Nikki encourages us to step outside our comfort zone
When a celebrity gets voted out on Strictly Come Dancing, in their closing speech I am always struck by how much they value; not just having learnt to dance, but also how much they have learnt about themselves through the process. The Strictly Come Dancing rollercoaster is of course a journey that they have chosen to weather – a thrilling and exhausting rollercoaster requiring grit, determination and tremendous resilience.

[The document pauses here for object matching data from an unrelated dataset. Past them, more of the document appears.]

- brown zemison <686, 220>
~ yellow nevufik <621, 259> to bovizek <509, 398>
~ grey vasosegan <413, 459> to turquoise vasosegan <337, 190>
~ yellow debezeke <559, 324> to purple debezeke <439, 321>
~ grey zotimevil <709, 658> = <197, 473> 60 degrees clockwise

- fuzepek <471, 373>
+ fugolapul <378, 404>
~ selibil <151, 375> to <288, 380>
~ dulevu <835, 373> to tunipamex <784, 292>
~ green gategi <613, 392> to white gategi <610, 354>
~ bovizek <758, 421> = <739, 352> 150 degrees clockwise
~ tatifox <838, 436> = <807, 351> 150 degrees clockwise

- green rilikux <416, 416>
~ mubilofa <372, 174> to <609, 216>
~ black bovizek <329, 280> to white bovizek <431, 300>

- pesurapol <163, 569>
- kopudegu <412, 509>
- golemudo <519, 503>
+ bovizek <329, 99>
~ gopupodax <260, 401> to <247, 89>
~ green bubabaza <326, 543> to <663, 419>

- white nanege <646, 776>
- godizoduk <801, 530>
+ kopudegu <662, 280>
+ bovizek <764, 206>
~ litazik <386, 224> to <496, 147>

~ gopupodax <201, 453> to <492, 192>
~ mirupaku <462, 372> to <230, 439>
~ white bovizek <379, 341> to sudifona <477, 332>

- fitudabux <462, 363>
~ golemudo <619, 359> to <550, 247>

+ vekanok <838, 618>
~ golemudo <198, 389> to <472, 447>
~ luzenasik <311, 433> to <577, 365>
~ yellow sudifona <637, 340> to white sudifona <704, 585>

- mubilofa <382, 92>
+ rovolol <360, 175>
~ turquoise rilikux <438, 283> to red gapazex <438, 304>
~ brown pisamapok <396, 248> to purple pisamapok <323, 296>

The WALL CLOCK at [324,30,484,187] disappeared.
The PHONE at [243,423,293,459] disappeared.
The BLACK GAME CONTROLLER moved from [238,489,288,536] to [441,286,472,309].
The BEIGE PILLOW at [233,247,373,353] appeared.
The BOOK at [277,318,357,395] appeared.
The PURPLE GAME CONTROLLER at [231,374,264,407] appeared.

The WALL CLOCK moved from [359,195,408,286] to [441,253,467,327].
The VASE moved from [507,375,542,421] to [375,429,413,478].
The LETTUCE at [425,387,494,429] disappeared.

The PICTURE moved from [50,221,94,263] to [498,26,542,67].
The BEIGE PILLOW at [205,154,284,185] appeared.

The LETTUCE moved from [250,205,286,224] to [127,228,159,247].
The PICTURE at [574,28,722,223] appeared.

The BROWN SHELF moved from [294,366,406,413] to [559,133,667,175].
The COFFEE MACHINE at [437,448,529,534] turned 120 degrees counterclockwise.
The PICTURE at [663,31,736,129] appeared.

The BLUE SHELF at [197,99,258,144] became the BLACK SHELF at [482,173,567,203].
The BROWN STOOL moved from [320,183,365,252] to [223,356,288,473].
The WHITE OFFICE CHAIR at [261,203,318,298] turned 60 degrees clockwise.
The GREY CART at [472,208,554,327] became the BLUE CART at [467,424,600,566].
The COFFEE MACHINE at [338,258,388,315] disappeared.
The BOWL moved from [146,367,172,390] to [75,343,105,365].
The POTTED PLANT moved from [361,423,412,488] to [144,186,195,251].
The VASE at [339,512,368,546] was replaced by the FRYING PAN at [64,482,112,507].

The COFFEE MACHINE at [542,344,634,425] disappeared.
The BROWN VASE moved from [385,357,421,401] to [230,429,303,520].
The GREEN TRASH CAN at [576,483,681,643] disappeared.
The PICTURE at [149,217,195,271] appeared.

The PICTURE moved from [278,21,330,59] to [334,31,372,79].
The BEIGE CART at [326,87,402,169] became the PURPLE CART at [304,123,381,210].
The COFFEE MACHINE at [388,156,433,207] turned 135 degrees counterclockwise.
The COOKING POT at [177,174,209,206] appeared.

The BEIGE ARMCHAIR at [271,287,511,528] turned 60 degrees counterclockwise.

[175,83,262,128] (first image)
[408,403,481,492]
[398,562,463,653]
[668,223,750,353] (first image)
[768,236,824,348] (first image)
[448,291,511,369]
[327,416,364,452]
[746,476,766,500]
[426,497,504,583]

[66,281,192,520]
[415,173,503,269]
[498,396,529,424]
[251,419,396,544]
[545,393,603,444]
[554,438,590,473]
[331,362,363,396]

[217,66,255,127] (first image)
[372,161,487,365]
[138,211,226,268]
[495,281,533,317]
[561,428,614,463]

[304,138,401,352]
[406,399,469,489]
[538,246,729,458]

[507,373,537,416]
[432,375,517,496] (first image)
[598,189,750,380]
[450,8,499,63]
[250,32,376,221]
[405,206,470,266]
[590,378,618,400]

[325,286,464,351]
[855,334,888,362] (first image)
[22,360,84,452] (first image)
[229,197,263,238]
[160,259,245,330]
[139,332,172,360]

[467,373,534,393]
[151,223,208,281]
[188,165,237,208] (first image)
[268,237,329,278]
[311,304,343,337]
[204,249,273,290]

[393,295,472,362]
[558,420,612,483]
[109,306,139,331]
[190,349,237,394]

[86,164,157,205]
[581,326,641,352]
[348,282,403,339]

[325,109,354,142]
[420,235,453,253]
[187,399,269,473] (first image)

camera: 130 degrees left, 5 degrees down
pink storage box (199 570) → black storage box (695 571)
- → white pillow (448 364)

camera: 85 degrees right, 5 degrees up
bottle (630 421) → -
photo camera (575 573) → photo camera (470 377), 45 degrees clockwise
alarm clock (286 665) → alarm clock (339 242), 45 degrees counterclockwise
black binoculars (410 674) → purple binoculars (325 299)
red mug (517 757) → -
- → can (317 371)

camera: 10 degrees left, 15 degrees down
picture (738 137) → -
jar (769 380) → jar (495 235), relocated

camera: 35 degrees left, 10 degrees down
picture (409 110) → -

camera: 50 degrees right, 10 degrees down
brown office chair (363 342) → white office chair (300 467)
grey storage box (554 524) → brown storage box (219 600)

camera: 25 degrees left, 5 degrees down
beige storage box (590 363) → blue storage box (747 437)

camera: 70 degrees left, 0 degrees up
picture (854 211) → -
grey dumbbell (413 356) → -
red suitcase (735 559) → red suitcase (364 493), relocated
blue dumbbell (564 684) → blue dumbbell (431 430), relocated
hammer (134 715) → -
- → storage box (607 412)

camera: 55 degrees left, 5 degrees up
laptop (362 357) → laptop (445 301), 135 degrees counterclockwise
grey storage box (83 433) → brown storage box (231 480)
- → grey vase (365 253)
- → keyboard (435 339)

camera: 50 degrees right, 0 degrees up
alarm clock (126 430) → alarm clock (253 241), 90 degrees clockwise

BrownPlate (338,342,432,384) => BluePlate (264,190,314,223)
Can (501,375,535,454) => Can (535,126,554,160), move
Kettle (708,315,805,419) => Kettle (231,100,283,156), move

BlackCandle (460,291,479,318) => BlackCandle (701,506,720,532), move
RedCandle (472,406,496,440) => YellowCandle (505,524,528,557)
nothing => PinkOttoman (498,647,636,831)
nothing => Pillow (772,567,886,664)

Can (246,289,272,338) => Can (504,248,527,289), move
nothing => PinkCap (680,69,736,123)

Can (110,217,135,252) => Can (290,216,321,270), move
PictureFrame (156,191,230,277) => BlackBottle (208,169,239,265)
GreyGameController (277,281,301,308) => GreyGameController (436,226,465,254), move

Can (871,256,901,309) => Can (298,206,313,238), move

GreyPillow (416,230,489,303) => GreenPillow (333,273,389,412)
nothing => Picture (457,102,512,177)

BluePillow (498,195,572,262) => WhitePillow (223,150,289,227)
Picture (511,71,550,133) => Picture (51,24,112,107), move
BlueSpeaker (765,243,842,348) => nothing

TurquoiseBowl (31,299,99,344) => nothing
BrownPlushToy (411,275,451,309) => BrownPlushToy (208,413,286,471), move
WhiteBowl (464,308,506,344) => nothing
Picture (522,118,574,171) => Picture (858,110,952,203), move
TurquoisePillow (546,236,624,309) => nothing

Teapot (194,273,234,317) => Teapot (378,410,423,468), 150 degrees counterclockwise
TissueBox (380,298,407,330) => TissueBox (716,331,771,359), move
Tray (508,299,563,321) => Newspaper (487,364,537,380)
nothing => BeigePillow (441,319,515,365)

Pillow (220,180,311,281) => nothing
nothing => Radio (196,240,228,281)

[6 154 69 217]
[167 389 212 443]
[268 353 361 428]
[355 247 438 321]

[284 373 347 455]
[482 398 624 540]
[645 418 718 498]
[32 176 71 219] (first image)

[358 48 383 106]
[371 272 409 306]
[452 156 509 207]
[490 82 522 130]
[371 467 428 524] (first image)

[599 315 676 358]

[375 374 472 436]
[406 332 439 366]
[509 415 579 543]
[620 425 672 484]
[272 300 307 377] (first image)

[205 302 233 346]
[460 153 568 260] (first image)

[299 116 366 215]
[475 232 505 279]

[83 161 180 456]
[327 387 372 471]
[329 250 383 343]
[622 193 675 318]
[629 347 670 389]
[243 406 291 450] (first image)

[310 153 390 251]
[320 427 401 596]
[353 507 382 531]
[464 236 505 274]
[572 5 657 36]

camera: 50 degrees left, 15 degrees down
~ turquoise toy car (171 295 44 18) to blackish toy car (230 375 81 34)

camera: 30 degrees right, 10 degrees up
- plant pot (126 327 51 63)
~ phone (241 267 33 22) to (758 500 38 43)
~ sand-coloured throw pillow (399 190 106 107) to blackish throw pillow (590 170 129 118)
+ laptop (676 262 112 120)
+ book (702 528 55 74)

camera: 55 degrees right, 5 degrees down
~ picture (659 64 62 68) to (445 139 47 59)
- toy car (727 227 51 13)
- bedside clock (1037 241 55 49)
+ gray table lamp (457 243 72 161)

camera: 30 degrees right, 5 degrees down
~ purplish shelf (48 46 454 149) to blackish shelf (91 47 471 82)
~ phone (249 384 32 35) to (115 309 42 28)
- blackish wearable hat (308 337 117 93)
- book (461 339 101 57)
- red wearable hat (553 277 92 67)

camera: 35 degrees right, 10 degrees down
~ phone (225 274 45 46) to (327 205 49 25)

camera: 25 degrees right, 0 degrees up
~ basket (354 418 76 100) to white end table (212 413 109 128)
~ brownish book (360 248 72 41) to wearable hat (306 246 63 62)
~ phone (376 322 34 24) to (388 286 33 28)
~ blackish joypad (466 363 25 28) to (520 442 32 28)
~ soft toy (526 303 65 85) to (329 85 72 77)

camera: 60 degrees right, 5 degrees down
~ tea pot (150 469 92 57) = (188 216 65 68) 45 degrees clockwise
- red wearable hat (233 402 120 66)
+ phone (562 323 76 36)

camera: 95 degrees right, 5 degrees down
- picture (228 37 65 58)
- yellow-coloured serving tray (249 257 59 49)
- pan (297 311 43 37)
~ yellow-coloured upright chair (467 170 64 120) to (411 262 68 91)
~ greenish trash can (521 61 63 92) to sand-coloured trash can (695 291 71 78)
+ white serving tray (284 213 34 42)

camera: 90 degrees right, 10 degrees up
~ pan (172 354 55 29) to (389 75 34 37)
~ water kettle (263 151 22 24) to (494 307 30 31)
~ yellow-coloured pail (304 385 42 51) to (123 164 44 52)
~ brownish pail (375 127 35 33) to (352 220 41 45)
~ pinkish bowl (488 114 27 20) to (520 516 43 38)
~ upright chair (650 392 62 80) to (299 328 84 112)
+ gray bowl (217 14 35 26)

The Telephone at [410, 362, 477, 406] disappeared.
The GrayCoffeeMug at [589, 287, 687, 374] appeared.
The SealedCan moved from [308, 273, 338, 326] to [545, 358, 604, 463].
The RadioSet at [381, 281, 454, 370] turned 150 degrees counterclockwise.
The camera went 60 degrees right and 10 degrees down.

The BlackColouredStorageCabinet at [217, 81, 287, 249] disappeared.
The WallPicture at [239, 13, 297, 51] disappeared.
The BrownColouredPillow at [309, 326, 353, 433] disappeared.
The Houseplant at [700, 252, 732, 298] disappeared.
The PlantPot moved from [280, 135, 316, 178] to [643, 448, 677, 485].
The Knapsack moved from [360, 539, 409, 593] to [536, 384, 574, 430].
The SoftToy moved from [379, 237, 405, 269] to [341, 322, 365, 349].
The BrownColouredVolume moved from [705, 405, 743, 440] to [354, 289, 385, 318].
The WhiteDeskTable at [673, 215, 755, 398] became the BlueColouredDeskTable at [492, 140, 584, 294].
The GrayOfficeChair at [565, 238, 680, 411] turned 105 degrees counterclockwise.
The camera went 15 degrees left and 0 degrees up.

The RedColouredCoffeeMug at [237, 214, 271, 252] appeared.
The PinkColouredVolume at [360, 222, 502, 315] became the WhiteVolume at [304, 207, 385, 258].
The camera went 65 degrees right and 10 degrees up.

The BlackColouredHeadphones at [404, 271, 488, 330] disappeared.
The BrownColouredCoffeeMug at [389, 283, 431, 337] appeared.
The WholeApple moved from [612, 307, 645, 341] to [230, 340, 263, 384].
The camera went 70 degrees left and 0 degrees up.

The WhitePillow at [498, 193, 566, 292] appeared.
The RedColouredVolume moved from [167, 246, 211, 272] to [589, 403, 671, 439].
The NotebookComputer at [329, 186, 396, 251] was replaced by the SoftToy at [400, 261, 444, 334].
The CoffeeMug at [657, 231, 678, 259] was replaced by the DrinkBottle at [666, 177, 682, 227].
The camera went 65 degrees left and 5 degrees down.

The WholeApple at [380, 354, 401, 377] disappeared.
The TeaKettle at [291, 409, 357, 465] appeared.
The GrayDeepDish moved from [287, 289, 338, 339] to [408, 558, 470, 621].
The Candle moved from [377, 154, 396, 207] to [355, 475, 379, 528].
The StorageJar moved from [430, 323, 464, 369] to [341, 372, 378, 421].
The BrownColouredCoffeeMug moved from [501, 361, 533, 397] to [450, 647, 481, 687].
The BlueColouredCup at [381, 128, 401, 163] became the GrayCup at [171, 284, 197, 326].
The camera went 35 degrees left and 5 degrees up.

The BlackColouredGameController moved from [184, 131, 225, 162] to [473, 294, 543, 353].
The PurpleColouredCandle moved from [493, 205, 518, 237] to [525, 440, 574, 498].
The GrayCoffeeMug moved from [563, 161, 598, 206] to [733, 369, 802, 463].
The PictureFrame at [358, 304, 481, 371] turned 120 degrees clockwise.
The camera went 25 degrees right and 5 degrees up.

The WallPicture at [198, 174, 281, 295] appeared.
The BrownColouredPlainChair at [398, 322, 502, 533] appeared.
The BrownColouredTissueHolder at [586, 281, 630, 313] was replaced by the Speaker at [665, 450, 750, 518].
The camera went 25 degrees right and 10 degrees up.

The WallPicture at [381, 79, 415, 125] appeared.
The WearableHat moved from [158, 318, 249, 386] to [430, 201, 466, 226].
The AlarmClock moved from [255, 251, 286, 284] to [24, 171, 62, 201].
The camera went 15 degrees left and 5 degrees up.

Opening our mind to learning requires a stepping outside of our ‘comfort zone’ and is not something that should cease upon leaving school. Children and young people often look to adults as ‘experts’ and ‘all knowing’; so there is great value in adults acknowledging skills or traits they would like to get better at and modelling how to go about this.
In seeking out and exploring opportunities to learn new things, we:
• Acknowledge that we have room to grow
• Step out of our comfort zone …. And then step back in
• Experience vulnerability in tolerable amounts
• Journey through the uncomfortable sense of ‘not knowing’ or being a ‘conscious incompetent’
• Explore what styles of learning suit us best as individuals
• Create opportunities for laughter in diffusing the awkwardness of not knowing
• Engage and connect with others
• Value the time by ourselves
• Start to feel more at ease with the sense of not knowing/being the best
• Revisit and reflect upon past experiences of disappointment and comparison to others
• Develop resilience in having to learn how to improve through practice
• Discover how to set realistic goals
• Start to feel small glimmers of achievement and accomplishment
• Carve new expectations of ourselves
• Grow and fulfil unmet potential
• Shape a new image of ourselves
• Uncover how much more there is to you than you imagined
In attempting or immersing ourselves in learning tasks, whether it be an activity class, visiting a museum, listening to a podcast or experimenting with a new recipe (it doesn’t need to be costly), we can experience concentration that is different to every day demands. In allowing our thoughts to focus solely on an activity the process can be very therapeutic and serve as a mental refresher.
I invite you to give a few moments consideration to things you’d really like to learn and explore how you can set about this … talk with friends – they might like to give it a go too.